Zen has been a huge success both because it's a great architecture and because Intel have done nothing but sit on their hands. If Intel had moved to six and eight cores (as they've now done in response to Ryzen) with Skylake 2-3 years ago, Ryzen would have entered the market in a highly competitive space and been a bit of a let down. But in the GPU space, Nvidia haven't been sitting on their hands. Kepler was good, Maxwell was better, and Pascal was better again. So with each recession from AMD in the CPU space, Intel did nothing. But with each recession from Radeon in the GPU space, Nvidia did a lot. If Nvidia's next architecture is nothing to write home about, maybe AMD will have a chance to claw back a tiny amount of market share, but I think it's going to be many years before Radeon is a widely respected brand again.
 
By big what I mean is that Radeon is hopefully working on something post-GCN, a new GPU architecture that can hopefully address the shortcomings of their GPUs at the source.

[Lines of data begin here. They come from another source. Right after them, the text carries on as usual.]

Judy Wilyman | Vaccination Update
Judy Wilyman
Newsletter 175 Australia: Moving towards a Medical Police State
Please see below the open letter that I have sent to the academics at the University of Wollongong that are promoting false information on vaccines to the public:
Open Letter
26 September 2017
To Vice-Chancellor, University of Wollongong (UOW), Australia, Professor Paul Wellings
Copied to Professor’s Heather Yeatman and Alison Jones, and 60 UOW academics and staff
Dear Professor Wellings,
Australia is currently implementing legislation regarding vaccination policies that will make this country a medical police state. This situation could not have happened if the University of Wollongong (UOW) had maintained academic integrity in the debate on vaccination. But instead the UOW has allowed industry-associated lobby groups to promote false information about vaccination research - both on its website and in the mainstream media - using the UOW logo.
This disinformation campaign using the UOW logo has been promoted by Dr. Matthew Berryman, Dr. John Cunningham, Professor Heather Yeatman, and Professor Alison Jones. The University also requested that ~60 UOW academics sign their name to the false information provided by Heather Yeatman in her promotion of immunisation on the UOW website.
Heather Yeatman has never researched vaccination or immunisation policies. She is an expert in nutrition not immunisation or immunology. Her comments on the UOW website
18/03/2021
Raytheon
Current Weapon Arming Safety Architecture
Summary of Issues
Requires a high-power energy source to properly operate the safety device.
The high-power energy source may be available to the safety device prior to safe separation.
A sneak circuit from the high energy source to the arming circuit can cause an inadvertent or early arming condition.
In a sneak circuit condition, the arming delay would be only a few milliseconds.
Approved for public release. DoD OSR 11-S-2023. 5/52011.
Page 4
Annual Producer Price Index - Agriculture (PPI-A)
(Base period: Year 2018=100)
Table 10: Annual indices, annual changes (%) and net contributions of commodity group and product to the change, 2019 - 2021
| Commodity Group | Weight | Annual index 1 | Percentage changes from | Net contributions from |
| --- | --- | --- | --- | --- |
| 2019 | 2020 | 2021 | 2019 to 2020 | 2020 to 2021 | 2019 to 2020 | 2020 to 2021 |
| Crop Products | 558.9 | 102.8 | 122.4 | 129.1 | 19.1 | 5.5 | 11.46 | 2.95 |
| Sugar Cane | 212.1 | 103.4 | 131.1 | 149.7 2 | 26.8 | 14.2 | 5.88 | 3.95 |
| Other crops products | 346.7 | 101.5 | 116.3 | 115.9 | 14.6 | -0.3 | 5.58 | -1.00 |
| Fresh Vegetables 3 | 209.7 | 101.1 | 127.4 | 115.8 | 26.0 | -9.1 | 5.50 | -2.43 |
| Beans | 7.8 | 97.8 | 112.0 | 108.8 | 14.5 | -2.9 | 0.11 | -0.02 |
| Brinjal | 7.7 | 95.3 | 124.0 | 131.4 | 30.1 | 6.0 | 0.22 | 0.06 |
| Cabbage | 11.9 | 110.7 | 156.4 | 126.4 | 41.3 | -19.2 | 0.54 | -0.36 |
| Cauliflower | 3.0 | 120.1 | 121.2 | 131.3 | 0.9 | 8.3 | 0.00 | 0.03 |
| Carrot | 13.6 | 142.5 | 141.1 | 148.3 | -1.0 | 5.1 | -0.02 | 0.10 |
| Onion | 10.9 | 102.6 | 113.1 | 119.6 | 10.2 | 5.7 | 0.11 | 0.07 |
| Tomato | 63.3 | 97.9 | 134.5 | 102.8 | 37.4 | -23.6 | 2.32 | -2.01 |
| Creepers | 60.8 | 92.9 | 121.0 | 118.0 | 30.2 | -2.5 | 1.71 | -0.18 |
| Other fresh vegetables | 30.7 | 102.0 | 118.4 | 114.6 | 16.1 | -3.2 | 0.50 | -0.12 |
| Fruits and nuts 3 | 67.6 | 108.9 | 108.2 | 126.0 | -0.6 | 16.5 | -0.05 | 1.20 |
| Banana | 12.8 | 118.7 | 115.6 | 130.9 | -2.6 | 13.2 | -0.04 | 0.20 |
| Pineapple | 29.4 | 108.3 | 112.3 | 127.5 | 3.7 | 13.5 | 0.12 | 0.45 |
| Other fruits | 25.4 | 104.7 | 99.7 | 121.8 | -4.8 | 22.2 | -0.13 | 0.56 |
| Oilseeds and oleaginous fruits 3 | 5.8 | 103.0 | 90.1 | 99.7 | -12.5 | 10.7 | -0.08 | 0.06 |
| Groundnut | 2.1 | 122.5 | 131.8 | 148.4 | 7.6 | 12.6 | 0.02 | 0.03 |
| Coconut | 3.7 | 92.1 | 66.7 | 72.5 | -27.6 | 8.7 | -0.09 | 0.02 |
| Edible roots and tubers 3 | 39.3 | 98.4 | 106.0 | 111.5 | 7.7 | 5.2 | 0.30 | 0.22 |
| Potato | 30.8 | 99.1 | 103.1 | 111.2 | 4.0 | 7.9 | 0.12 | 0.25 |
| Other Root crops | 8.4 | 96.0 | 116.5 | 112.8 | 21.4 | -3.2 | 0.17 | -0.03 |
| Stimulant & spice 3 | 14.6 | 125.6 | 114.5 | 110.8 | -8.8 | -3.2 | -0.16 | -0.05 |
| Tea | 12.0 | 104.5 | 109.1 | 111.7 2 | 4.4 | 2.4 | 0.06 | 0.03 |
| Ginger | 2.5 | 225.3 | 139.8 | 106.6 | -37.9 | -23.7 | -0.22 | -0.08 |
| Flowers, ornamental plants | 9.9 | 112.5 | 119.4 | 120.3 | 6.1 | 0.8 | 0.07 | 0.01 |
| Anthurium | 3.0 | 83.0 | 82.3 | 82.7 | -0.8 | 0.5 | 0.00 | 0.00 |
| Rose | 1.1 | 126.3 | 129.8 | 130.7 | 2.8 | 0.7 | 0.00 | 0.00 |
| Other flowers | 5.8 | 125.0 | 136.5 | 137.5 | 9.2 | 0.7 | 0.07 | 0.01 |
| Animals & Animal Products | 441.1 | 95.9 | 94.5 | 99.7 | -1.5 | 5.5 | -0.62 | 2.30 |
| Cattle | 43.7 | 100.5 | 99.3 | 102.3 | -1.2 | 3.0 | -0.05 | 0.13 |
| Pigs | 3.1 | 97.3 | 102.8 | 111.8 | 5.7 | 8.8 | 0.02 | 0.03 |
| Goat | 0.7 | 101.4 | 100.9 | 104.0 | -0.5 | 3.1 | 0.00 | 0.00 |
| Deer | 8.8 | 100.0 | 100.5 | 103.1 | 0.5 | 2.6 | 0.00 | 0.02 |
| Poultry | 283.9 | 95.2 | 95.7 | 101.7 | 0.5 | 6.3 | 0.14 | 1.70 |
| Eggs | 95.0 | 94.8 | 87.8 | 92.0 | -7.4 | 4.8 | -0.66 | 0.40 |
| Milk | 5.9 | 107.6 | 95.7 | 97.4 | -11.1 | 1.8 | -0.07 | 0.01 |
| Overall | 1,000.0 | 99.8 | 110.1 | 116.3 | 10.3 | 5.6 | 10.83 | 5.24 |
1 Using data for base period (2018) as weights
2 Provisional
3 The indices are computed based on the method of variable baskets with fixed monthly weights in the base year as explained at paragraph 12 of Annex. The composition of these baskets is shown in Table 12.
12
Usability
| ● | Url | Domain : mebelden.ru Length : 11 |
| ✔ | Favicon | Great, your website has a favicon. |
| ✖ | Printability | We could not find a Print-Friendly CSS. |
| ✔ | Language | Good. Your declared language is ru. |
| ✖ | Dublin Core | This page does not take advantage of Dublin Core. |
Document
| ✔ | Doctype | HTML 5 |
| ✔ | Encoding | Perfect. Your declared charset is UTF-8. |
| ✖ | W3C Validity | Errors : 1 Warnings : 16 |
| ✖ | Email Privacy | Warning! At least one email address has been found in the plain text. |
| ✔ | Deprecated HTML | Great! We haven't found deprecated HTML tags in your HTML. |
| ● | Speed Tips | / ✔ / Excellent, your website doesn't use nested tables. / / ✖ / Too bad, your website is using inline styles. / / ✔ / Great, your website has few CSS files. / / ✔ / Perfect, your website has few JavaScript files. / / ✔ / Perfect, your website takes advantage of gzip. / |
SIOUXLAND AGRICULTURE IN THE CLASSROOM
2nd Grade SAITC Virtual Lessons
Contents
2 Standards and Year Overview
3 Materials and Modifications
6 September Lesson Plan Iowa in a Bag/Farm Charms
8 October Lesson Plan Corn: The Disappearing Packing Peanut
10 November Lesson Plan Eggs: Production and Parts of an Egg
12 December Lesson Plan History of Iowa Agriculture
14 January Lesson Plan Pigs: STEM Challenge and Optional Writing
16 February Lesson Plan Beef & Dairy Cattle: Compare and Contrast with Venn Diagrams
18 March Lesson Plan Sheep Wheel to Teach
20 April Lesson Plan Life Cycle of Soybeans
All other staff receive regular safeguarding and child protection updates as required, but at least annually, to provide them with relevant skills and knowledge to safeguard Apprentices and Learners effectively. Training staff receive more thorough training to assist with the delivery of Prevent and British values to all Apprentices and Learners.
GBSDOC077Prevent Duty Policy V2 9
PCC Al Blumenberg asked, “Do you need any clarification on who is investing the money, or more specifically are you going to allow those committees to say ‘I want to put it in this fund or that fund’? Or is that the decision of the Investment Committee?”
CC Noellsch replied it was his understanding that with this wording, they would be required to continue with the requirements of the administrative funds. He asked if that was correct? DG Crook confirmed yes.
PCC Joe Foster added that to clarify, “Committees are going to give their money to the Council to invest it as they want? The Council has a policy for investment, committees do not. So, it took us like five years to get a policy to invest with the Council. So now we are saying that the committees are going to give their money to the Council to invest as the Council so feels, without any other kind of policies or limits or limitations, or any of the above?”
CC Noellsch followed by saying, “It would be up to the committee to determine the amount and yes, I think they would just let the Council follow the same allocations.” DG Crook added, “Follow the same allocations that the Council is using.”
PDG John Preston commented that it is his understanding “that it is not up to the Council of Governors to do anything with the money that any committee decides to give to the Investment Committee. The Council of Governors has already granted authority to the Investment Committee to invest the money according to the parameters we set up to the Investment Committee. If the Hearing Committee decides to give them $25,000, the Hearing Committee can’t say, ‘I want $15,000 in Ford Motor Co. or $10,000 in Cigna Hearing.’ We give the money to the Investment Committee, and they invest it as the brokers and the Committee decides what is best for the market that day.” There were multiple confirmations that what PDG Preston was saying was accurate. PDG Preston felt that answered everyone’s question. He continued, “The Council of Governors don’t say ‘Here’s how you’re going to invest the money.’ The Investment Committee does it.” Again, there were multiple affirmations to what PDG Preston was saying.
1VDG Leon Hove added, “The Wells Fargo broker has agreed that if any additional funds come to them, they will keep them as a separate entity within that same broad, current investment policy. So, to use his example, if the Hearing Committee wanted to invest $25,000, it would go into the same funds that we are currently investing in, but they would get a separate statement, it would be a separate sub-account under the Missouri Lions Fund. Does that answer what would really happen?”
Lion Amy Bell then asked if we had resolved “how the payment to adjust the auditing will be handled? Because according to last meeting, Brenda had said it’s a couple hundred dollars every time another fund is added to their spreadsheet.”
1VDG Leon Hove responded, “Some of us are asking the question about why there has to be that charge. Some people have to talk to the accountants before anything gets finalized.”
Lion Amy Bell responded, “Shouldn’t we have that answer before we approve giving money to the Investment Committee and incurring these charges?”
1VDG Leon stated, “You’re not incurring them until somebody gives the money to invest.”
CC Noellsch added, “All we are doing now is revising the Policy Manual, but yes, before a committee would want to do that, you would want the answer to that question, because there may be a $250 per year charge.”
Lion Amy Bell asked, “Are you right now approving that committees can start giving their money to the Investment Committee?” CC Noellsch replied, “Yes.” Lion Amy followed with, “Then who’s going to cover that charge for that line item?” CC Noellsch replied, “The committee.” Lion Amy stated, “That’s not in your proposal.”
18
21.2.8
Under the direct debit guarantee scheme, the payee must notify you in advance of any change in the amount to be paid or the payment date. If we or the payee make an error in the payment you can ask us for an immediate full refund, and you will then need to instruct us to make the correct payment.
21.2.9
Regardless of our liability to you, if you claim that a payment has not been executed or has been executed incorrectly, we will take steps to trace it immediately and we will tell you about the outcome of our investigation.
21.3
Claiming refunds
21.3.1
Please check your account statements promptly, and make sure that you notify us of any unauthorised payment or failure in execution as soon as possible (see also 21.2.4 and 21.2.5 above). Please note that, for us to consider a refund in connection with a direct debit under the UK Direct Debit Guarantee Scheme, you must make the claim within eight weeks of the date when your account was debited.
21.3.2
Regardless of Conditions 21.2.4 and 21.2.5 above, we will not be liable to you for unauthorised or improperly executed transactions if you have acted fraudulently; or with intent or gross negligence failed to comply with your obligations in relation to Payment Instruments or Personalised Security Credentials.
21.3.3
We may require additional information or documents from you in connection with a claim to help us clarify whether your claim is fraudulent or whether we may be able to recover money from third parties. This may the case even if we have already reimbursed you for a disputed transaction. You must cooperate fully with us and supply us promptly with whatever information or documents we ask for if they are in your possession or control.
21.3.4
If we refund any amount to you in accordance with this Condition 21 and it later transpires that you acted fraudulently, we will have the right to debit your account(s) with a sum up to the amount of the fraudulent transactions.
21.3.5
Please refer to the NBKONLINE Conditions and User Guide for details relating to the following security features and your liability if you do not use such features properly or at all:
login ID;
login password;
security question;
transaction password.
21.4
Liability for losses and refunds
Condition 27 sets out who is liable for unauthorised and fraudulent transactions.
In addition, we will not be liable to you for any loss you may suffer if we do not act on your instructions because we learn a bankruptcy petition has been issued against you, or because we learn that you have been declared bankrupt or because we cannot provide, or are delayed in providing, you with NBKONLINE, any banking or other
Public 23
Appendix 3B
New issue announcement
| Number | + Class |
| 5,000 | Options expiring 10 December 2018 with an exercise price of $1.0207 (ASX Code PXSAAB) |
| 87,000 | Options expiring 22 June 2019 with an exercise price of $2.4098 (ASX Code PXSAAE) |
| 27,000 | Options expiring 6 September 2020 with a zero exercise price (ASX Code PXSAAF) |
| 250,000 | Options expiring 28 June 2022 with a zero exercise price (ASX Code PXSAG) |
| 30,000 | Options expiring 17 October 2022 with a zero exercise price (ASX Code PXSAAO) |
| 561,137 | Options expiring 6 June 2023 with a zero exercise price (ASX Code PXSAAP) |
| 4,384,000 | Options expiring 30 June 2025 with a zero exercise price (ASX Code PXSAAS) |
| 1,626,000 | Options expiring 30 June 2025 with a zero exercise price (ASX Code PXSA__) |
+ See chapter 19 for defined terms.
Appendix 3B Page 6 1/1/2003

GCN was revolutionary at the time, but a lot of the same problems have kept on repeating themselves over time. TBH AMD has been super silent regarding their Roadmap, so hopefully that means that they have something that is worth keeping secret.
 
I forgot they had plans to create something brand new. That could be when they become competitive again.

TBH nothing is known about post-Navi ATM, aside from the term "next-gen" and "scalability" from ancient roadmaps.

One hypothesis is that with the formation of the Radeon Technologies Group in 2015, AMD got their heads together to start work on a new architecture. Similar idea to when they started creating Zen, but on the GPU side.

Without any real evidence, it is just wishful thinking, but the GPU market needs a strong AMD to get Nvidia to work for their money. Strangely it may be Intel that comes to our rescue here, though as it stands the GPU market is stagnant.

Just look how extra competitive Intel is acting as a result of Ryzen/Threadripper. We need somebody to do that to Nvidia.